Friday, March 09, 2007

What Price Fashion?

That is a very airy view of Ohio State's Ivan Harris going to the hole in what must have been a quite breezy United Center. Actually, Harris is sporting OSU's brand, spakin' new uniforms.

The new duds sport jerseys that are extremely tighter than anything
DeShaun Wood is wearing, which I would assume is an advantage over anyone flapping in the wind. Greg Oden even said that when opponents grab these new snugger shirts he'll definitely get more calls. So the new tops are quite the step up.

It's these shorts that I can't get past.

Now, don't think I'm some stick-in-the-mud fuddy duddy rambling on about these here kids today. There is no way these pants offer anything to help your play, they could only potentially hinder it. I'm not thinking the Buckeyes will suffer a spate of their new shorts/ longs/ pantaloons getting snagged on the rim. No, I'm worried about their public persona when they continually show up to basketball games dressed like my wife heading to a wedding reception.

OSU, Florida, Syracuse and Arizona are all wearing
gaucho pants. Hell, throw some knee-high leather boots on the Buckeyes and they'll be confused for a Delta Zeta pledge class.

You know them. Your mom already has a pair, and I defy you to sneak into a baby shower and not find a young lass sipping mimosas while enjoying a less than fitting feeling about the thighs. They're ubiquity has now stretched to March Madness.

Supposedly Nike's athletic version of the gaucho allows the addition of padding for banging in the lane or if you're stuck with a gum-popping, handsy head coach.

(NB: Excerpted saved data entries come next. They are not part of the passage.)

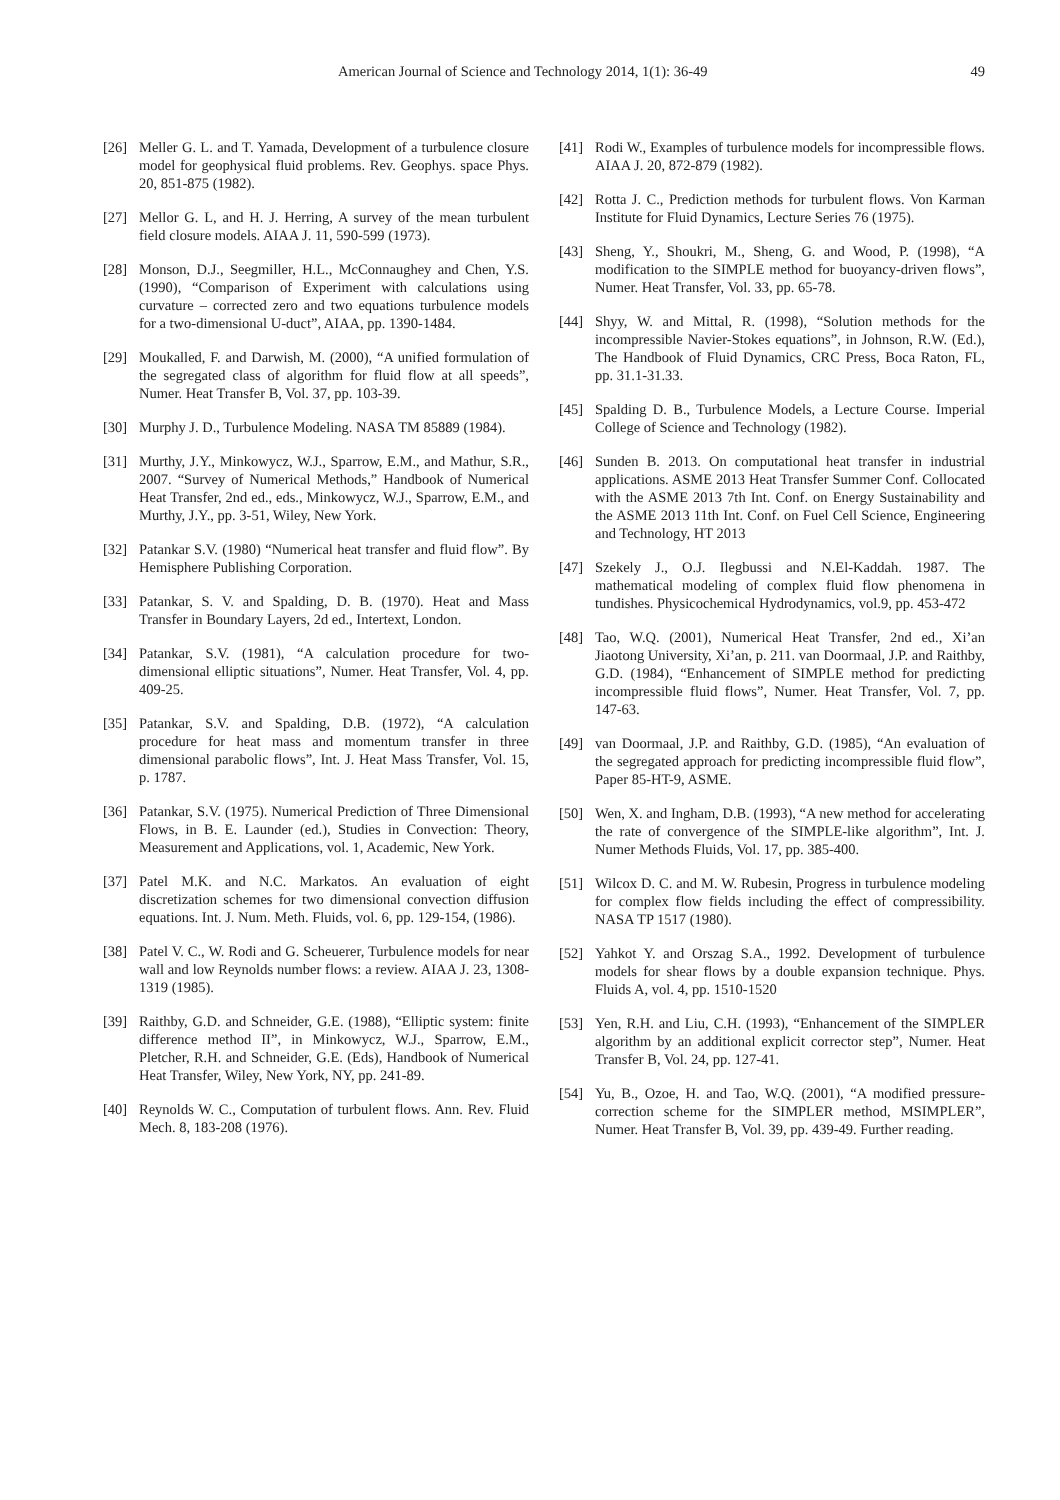American Journal of Science and Technology 2014, 1(1): 36-49 49
[26] Meller G. L. and T. Yamada, Development of a turbulence closure model for geophysical fluid problems. Rev. Geophys. space Phys. 20, 851-875 (1982).
[27] Mellor G. L, and H. J. Herring, A survey of the mean turbulent field closure models. AIAA J. 11, 590-599 (1973).
[28] Monson, D.J., Seegmiller, H.L., McConnaughey and Chen, Y.S. (1990), “Comparison of Experiment with calculations using curvature – corrected zero and two equations turbulence models for a two-dimensional U-duct”, AIAA, pp. 1390-1484.
[29] Moukalled, F. and Darwish, M. (2000), “A unified formulation of the segregated class of algorithm for fluid flow at all speeds”, Numer. Heat Transfer B, Vol. 37, pp. 103-39.
[30] Murphy J. D., Turbulence Modeling. NASA TM 85889 (1984).
[31] Murthy, J.Y., Minkowycz, W.J., Sparrow, E.M., and Mathur, S.R., 2007. “Survey of Numerical Methods,” Handbook of Numerical Heat Transfer, 2nd ed., eds., Minkowycz, W.J., Sparrow, E.M., and Murthy, J.Y., pp. 3-51, Wiley, New York.
[32] Patankar S.V. (1980) “Numerical heat transfer and fluid flow”. By Hemisphere Publishing Corporation.
[33] Patankar, S. V. and Spalding, D. B. (1970). Heat and Mass Transfer in Boundary Layers, 2d ed., Intertext, London.
[34] Patankar, S.V. (1981), “A calculation procedure for two-dimensional elliptic situations”, Numer. Heat Transfer, Vol. 4, pp. 409-25.
[35] Patankar, S.V. and Spalding, D.B. (1972), “A calculation procedure for heat mass and momentum transfer in three dimensional parabolic flows”, Int. J. Heat Mass Transfer, Vol. 15, p. 1787.
[36] Patankar, S.V. (1975). Numerical Prediction of Three Dimensional Flows, in B. E. Launder (ed.), Studies in Convection: Theory, Measurement and Applications, vol. 1, Academic, New York.
[37] Patel M.K. and N.C. Markatos. An evaluation of eight discretization schemes for two dimensional convection diffusion equations. Int. J. Num. Meth. Fluids, vol. 6, pp. 129-154, (1986).
[38] Patel V. C., W. Rodi and G. Scheuerer, Turbulence models for near wall and low Reynolds number flows: a review. AIAA J. 23, 1308-1319 (1985).
[39] Raithby, G.D. and Schneider, G.E. (1988), “Elliptic system: finite difference method II”, in Minkowycz, W.J., Sparrow, E.M., Pletcher, R.H. and Schneider, G.E. (Eds), Handbook of Numerical Heat Transfer, Wiley, New York, NY, pp. 241-89.
[40] Reynolds W. C., Computation of turbulent flows. Ann. Rev. Fluid Mech. 8, 183-208 (1976).
[41] Rodi W., Examples of turbulence models for incompressible flows. AIAA J. 20, 872-879 (1982).
[42] Rotta J. C., Prediction methods for turbulent flows. Von Karman Institute for Fluid Dynamics, Lecture Series 76 (1975).
[43] Sheng, Y., Shoukri, M., Sheng, G. and Wood, P. (1998), “A modification to the SIMPLE method for buoyancy-driven flows”, Numer. Heat Transfer, Vol. 33, pp. 65-78.
[44] Shyy, W. and Mittal, R. (1998), “Solution methods for the incompressible Navier-Stokes equations”, in Johnson, R.W. (Ed.), The Handbook of Fluid Dynamics, CRC Press, Boca Raton, FL, pp. 31.1-31.33.
[45] Spalding D. B., Turbulence Models, a Lecture Course. Imperial College of Science and Technology (1982).
[46] Sunden B. 2013. On computational heat transfer in industrial applications. ASME 2013 Heat Transfer Summer Conf. Collocated with the ASME 2013 7th Int. Conf. on Energy Sustainability and the ASME 2013 11th Int. Conf. on Fuel Cell Science, Engineering and Technology, HT 2013
[47] Szekely J., O.J. Ilegbussi and N.El-Kaddah. 1987. The mathematical modeling of complex fluid flow phenomena in tundishes. Physicochemical Hydrodynamics, vol.9, pp. 453-472
[48] Tao, W.Q. (2001), Numerical Heat Transfer, 2nd ed., Xi’an Jiaotong University, Xi’an, p. 211. van Doormaal, J.P. and Raithby, G.D. (1984), “Enhancement of SIMPLE method for predicting incompressible fluid flows”, Numer. Heat Transfer, Vol. 7, pp. 147-63.
[49] van Doormaal, J.P. and Raithby, G.D. (1985), “An evaluation of the segregated approach for predicting incompressible fluid flow”, Paper 85-HT-9, ASME.
[50] Wen, X. and Ingham, D.B. (1993), “A new method for accelerating the rate of convergence of the SIMPLE-like algorithm”, Int. J. Numer Methods Fluids, Vol. 17, pp. 385-400.
[51] Wilcox D. C. and M. W. Rubesin, Progress in turbulence modeling for complex flow fields including the effect of compressibility. NASA TP 1517 (1980).
[52] Yahkot Y. and Orszag S.A., 1992. Development of turbulence models for shear flows by a double expansion technique. Phys. Fluids A, vol. 4, pp. 1510-1520
[53] Yen, R.H. and Liu, C.H. (1993), “Enhancement of the SIMPLER algorithm by an additional explicit corrector step”, Numer. Heat Transfer B, Vol. 24, pp. 127-41.
[54] Yu, B., Ozoe, H. and Tao, W.Q. (2001), “A modified pressure-correction scheme for the SIMPLER method, MSIMPLER”, Numer. Heat Transfer B, Vol. 39, pp. 439-49. Further reading.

The gauchos - backed with Phil Knight money, the same guy who brought you this assault on your eyes - are here to stay at least for the Madness before us. Just don't call this haute couture the "wave of the future," because it most certainly is not. Take a look at this school marm turned power forward.Seems like Nike dipped way back to the primordial basketball ooze in search of inspiration to further distract us from the court. Just don't come crying to me when Purdue's Carl Landry asks if you always let your mama dress you.

Who am I kidding? Greg Oden could get 20 & 12 wearing a pair of corduroys and a cape.